Three months ago, engineer and “electrify everything” campaigner Saul Griffith was doing his thing at the Australian Clean Energy Summit, explaining in well-honed detail the tens of thousands of dollars consumers can save on energy by ditching gas in the home and petrol in the car and going all-electric and efficient.
But this time, Griffith had a new and “fairly radical point” to make, this time directed at the clean energy industry:
“This is an extraordinary business opportunity,” he told the Summit. “To take your increasingly marginal rooftop solar and battery business and extend it into electrifying the whole household.”
This week, a European conglomerate has dived into the Australian market to seize this very opportunity, with plans to spend $100 million in Australia and its Asia Pacific neighbours buying up stakes in a series of those very same “increasingly marginal” rooftop solar and battery businesses Griffiths was talking about.
The conglomerate includes Porsche Ventures, a founder of Tesla’s European operations, and the co-founder of German battery giant Sonnen, Christoph Ostermann. Its pet project is the German company 1komma5°, which has been on a global buying spree that has seen it buy into 16 companies in the last 10 months to bring “CO2-neutral life” to homes and small businesses.
In Australia, the 1komma5° journey starts with a controlling stake in the NSW-based solar and battery retailer and installer, Natural Solar, announced four days ago.
In a LinkedIn post on the weekend, 1komma5° global CEO Philipp Schröder – the former country director of Tesla in Germany and Austria – hailed the move into in Australia as giving the company a foothold in “the third largest solar and battery market globally.”
The core differentiating technology of 1komma5° is the Heartbeat, a home energy management system that connects batteries, heat pumps and air conditioners, electric vehicle chargers, smart meters, and manages the buying and selling of electricity from and to the grid.
Natural Solar founder and 1komma5°’s new APAC chief Chris Williams says the need for a one-stop-shop for all things electric in the home is now driven by consumer demand and the evolution of various products in the home.
“We have different things happening concurrently. The race to EV uptake, which is triggering higher demand for EV chargers and higher electricity bills, the natural growth of solar on the back of skyrocketing electricity prices, and then the growth of the battery storage market,” Williams told RenewEconomy on Tuesday.

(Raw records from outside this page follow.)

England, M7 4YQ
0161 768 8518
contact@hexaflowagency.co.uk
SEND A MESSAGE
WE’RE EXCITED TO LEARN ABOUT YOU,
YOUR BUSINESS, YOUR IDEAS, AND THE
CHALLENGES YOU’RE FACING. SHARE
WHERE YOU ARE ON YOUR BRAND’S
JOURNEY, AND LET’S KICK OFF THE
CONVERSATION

“In addition you’ve got heat pumps, you’ve got smart home automation and smart appliances like air conditioning in the home.
“There’s so many products and a lack of one-stop-shops that have the ability and the capital to bring those all under one umbrella.”

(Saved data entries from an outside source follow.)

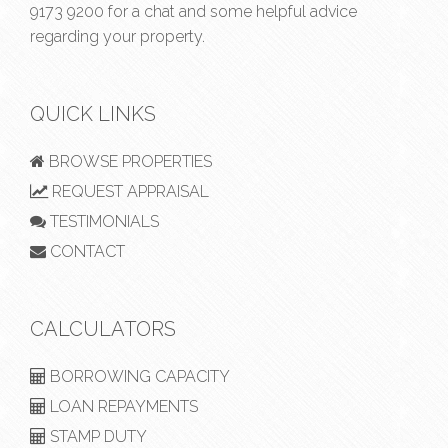
9173 9200
for a chat and some helpful advice
regarding your property.
QUICK LINKS
BROWSE PROPERTIES
REQUEST APPRAISAL
TESTIMONIALS
CONTACT
CALCULATORS
BORROWING CAPACITY
LOAN REPAYMENTS
STAMP DUTY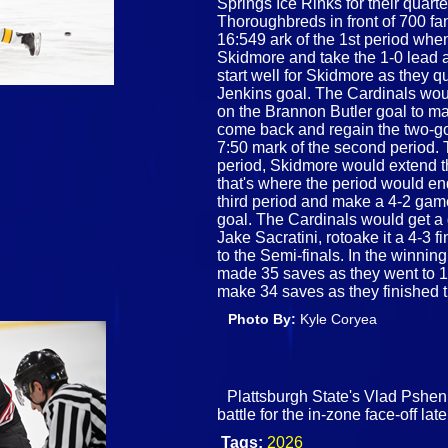
Springs Ice Rinks for their quar
Thoroughbreds in front of 700 fa
16:549 ark of the 1st period whe
Skidmore and take the 1-0 lead a
start well for Skidmore as they 
Jenkins goal. The Cardinals woul
on the Brannon Butler goal to m
come back and regain the two-go
7:50 mark of the second period. T
period, Skidmore would extend t
that's where the period would e
third period and make a 4-2 gam
goal. The Cardinals would get a 
Jake Sacratini, rotoake it a 4-3
to the Semi-finals. In the winni
made 35 saves as they went to 1
make 34 saves as they finished 
Photo By:
Kyle Coryea
Plattsburgh State's Vlad Pshe
battle for the in-zone face-off la
Tags:
2026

This all gels with what Griffith was saying, back in July, about the “extraordinary business opportunity” up for grabs in home and business electrification – and the coordination and financing of that
“If you can figure out how to convert to this lifetime cost, sort of finance package that helps you buy the right appliance,” Griffith told the Summit.

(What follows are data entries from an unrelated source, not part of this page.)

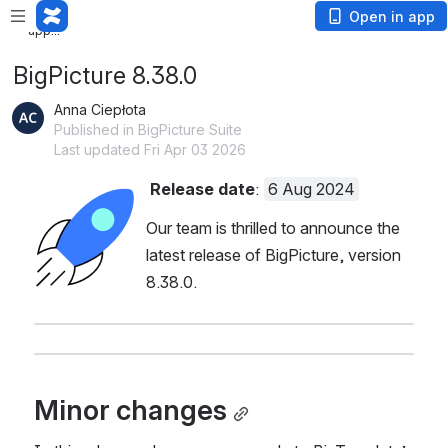
Loading app...
Loading
Open in app
app...
BigPicture 8.38.0
Anna Ciepłota
Published in BigPicture Suite
Last updated Fri Apr 03 2026
Release date
: 
6 Aug 2024
Open
Our team is thrilled to announce the 
latest release of BigPicture, version 
8.38.0.
Minor changes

“You gotta buy the heat pump water heater, it’s $1,000 or $2,000 more expensive than the gas water heater. You’ve got to buy the electric induction stove, which is $500 to $2,000 more expensive than the gas.
“So how are we going to get those [households] least able to meet those capital requirements… in Australia to invest?”
Like Griffith, these European energy big hitters have seen the opportunity and are racing, via 1komma5°, to buy up as many solar and batter and home energy management companies around the world as possible.
It is banking on the benefits of economies of scale; larger procurement abilities, greater access to products and technologies, operational efficiencies, and being able to point to how its products are used in other countries as demonstrative selling points for consumers in new locations.
Williams says 1komma5° wants to have 80 deals done around the world within the next 18 months.
When asked about the risk of such a high speed acquisition strategy, Williams said the big names behind the organisation and the amount of capital give them credibility.
“The key element here is being backed by someone like Porsche Ventures, it’s a serious outfit. These guys aren’t messing around, it has huge backing and ability to deliver the product,” he said.
“I have absolute confidence to deliver on the vision.”